UN says it has reports that China is holding 1 million Uygurs in ‘secret internment camps’
The allegations, called ‘credible’, came from multiple sources, including the group Chinese Human Rights Defenders
A UN human rights panel said on Friday that it had received many credible reports that 1 million ethnic Uygurs in China were being held in what resembles a “massive internment camp that is shrouded in secrecy”.
Gay McDougall, a member of the UN Committee on the Elimination of Racial Discrimination, cited estimates that 2 million Uygurs and Muslim minorities were forced into “political camps for indoctrination” in the western Xinjiang autonomous region.
“We are deeply concerned at the many numerous and credible reports that we have received that in the name of combating religious extremism and maintaining social stability (China) has changed the Uygur autonomous region into something that resembles a massive internship camp that is shrouded in secrecy, a sort of ‘no rights zone’,” she told the start of a two-day regular review of China’s record, including Hong Kong and Macau.
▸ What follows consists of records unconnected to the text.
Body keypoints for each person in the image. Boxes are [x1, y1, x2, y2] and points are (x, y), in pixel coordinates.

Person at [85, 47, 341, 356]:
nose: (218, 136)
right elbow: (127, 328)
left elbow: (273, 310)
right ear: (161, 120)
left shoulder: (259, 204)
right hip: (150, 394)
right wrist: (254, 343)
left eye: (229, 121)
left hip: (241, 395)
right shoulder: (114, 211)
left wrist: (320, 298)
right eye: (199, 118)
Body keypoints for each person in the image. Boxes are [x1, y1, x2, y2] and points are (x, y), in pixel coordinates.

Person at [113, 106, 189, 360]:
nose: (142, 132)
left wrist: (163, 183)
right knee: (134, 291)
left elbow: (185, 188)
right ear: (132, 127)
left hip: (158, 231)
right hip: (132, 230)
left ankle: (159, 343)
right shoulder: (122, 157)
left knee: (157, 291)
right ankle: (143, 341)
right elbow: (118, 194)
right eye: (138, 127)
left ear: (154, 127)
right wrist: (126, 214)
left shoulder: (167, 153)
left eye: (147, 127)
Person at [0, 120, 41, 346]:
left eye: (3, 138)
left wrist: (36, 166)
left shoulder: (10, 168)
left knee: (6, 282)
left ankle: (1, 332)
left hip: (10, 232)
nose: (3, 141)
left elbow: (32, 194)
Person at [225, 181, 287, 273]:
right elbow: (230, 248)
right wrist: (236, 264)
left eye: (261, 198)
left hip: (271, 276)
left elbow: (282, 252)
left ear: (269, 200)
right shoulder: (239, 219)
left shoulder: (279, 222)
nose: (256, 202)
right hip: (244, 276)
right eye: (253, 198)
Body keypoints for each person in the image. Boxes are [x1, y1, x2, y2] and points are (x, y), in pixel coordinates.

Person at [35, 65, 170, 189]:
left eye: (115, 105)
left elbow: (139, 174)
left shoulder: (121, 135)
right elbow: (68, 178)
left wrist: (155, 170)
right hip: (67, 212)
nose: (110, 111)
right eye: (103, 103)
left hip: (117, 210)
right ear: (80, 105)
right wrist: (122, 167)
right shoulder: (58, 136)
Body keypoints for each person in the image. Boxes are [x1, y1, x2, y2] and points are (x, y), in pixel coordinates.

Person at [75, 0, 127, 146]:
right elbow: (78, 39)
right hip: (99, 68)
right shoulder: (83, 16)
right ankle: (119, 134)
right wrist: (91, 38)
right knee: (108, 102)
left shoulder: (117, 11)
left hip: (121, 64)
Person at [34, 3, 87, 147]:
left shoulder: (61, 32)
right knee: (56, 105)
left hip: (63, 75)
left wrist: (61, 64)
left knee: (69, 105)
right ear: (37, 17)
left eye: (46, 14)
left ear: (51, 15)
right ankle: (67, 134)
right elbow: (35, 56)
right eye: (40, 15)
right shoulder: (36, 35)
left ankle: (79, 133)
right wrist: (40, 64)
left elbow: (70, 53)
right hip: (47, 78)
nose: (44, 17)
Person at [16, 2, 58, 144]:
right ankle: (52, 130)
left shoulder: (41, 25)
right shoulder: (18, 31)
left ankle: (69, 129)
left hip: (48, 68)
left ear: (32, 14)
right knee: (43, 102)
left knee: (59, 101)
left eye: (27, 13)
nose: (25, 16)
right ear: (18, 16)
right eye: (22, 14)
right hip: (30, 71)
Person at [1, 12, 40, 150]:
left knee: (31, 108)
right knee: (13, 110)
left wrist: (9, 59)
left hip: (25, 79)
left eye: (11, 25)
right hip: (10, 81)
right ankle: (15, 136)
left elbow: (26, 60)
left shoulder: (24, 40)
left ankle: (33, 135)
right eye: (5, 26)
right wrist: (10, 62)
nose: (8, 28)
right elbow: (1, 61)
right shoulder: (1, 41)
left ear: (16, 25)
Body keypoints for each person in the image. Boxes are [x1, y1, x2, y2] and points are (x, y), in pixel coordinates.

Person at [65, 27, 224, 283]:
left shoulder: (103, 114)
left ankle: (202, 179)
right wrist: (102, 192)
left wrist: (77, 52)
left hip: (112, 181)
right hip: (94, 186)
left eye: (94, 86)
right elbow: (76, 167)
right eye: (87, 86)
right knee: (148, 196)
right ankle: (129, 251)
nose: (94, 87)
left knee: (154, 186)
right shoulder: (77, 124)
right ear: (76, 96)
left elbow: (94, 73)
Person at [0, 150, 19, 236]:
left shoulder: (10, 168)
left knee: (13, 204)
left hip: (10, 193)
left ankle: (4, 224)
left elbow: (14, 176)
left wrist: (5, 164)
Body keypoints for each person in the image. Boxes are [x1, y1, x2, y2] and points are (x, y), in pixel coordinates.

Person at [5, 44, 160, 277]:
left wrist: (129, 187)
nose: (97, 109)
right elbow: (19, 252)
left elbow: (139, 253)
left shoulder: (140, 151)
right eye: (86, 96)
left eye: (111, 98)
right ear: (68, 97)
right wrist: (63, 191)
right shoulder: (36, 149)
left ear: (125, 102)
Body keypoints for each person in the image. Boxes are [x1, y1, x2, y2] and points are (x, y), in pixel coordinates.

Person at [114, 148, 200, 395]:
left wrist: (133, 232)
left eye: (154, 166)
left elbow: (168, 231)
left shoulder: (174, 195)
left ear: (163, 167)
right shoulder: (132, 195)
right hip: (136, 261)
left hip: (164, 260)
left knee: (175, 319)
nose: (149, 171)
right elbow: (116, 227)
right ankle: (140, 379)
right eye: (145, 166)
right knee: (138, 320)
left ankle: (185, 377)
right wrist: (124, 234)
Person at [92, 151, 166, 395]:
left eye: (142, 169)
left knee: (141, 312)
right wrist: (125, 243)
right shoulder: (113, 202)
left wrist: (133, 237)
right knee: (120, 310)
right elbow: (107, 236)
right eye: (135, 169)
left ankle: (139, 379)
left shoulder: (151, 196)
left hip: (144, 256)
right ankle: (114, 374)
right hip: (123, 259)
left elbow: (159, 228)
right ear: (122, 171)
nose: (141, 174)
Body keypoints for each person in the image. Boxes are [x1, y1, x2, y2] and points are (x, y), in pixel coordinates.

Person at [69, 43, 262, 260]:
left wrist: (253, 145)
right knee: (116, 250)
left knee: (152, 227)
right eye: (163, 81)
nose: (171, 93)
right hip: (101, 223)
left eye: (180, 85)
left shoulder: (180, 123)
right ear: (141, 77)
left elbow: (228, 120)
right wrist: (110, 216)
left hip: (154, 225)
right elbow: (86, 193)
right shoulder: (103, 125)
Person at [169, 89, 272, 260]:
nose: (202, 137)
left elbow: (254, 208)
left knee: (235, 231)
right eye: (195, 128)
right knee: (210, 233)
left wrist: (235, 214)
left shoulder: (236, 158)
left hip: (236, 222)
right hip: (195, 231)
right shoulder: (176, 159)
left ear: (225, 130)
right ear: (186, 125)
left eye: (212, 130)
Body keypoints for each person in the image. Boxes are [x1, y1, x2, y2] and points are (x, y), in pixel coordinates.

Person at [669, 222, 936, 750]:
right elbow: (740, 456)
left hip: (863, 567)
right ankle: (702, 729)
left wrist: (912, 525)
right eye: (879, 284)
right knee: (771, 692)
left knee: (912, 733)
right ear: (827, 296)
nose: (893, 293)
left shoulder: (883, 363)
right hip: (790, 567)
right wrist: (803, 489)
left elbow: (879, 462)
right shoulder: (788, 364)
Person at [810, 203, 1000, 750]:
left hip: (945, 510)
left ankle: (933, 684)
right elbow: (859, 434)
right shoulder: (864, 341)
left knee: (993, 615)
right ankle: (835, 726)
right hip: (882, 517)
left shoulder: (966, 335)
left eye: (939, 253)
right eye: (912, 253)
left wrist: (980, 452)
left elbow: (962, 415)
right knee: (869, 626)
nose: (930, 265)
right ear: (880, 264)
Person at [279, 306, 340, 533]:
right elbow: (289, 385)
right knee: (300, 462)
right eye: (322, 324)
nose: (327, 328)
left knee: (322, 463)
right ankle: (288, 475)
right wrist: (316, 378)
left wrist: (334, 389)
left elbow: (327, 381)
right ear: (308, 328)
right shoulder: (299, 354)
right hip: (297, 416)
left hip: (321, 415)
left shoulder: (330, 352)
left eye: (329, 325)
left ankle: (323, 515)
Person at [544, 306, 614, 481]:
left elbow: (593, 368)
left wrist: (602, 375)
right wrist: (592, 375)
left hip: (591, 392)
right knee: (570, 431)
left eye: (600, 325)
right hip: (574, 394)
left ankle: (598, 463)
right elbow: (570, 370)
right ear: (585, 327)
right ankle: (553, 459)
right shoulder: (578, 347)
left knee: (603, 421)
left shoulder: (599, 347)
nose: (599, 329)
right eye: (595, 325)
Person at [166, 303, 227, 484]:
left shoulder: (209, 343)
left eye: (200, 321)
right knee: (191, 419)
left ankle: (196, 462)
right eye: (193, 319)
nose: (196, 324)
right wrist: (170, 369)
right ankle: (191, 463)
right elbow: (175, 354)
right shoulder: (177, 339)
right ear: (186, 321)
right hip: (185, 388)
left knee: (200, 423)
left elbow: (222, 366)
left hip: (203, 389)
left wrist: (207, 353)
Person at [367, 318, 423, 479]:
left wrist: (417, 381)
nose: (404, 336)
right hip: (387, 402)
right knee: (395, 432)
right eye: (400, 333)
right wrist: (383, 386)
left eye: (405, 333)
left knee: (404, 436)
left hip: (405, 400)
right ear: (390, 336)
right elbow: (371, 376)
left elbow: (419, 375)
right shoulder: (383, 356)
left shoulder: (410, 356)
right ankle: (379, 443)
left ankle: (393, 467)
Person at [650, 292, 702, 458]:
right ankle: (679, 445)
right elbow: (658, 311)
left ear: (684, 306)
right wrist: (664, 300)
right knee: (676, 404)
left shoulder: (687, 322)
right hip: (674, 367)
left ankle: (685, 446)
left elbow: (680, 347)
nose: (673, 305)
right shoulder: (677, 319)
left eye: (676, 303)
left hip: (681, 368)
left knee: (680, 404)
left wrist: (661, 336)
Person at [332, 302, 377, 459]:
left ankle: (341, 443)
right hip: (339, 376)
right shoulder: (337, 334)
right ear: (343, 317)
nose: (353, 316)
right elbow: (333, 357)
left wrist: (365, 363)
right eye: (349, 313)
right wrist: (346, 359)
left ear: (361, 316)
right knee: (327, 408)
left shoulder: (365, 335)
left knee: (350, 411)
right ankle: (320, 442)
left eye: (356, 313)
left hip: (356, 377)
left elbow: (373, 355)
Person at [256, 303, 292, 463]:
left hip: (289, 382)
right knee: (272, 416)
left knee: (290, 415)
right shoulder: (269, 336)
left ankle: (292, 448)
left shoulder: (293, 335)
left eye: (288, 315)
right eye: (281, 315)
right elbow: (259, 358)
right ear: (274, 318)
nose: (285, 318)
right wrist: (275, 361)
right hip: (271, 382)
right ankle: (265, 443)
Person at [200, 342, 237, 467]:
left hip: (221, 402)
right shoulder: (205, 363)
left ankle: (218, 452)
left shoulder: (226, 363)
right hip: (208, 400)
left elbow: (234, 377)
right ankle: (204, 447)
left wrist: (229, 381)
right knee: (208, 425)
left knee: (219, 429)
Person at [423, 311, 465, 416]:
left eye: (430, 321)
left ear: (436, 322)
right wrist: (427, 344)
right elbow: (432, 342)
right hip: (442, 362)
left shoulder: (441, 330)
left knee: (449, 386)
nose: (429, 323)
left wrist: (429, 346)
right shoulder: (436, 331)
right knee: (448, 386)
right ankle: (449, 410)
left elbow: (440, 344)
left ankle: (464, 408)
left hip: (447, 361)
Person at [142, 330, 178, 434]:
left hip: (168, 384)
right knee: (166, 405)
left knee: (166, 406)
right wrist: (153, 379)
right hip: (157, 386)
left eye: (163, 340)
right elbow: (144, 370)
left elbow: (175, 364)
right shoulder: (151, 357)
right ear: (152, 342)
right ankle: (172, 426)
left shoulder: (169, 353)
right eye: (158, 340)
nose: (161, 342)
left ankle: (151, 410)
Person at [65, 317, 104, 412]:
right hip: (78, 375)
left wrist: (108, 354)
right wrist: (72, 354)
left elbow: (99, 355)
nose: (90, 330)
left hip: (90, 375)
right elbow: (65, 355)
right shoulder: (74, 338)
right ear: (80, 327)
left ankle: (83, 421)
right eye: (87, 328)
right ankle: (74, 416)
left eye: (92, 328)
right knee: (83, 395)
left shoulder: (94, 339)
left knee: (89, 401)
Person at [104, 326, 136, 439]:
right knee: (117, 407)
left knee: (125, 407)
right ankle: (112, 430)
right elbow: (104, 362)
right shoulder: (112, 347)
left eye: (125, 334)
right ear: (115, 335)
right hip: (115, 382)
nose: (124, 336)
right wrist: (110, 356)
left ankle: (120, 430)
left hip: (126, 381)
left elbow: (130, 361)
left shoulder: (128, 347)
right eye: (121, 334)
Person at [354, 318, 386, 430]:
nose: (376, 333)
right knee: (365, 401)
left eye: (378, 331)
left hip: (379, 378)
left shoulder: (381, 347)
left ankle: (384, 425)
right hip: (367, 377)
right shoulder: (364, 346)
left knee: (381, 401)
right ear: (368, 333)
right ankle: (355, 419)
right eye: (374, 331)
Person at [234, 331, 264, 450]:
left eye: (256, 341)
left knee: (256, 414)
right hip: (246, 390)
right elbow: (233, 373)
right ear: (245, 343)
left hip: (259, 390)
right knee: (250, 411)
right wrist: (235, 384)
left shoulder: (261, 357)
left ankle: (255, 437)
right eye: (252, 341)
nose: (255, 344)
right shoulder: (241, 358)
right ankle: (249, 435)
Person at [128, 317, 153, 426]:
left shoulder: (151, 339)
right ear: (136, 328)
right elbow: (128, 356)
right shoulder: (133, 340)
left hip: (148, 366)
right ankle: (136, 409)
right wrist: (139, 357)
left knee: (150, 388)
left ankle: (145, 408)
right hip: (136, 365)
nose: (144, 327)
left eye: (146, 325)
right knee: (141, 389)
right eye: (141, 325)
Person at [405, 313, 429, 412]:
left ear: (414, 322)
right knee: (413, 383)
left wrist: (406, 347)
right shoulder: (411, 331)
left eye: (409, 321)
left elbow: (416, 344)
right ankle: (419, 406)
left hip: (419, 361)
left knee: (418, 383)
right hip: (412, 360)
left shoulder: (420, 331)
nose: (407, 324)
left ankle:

China says Xinjiang faces a serious threat from Islamist militants and separatists who plot attacks and stir up tensions between the mostly Muslim Uygurs minority who call the region home and the ethnic Han Chinese majority.
A Chinese delegation of some 50 officials made no comment on her remarks at the session that continues on Monday in Geneva, Switzerland.
The allegations came from multiple sources, including activist group Chinese Human Rights Defenders, which said in a report last month that 21 per cent of all arrests recorded in China in 2017 were in Xinjiang.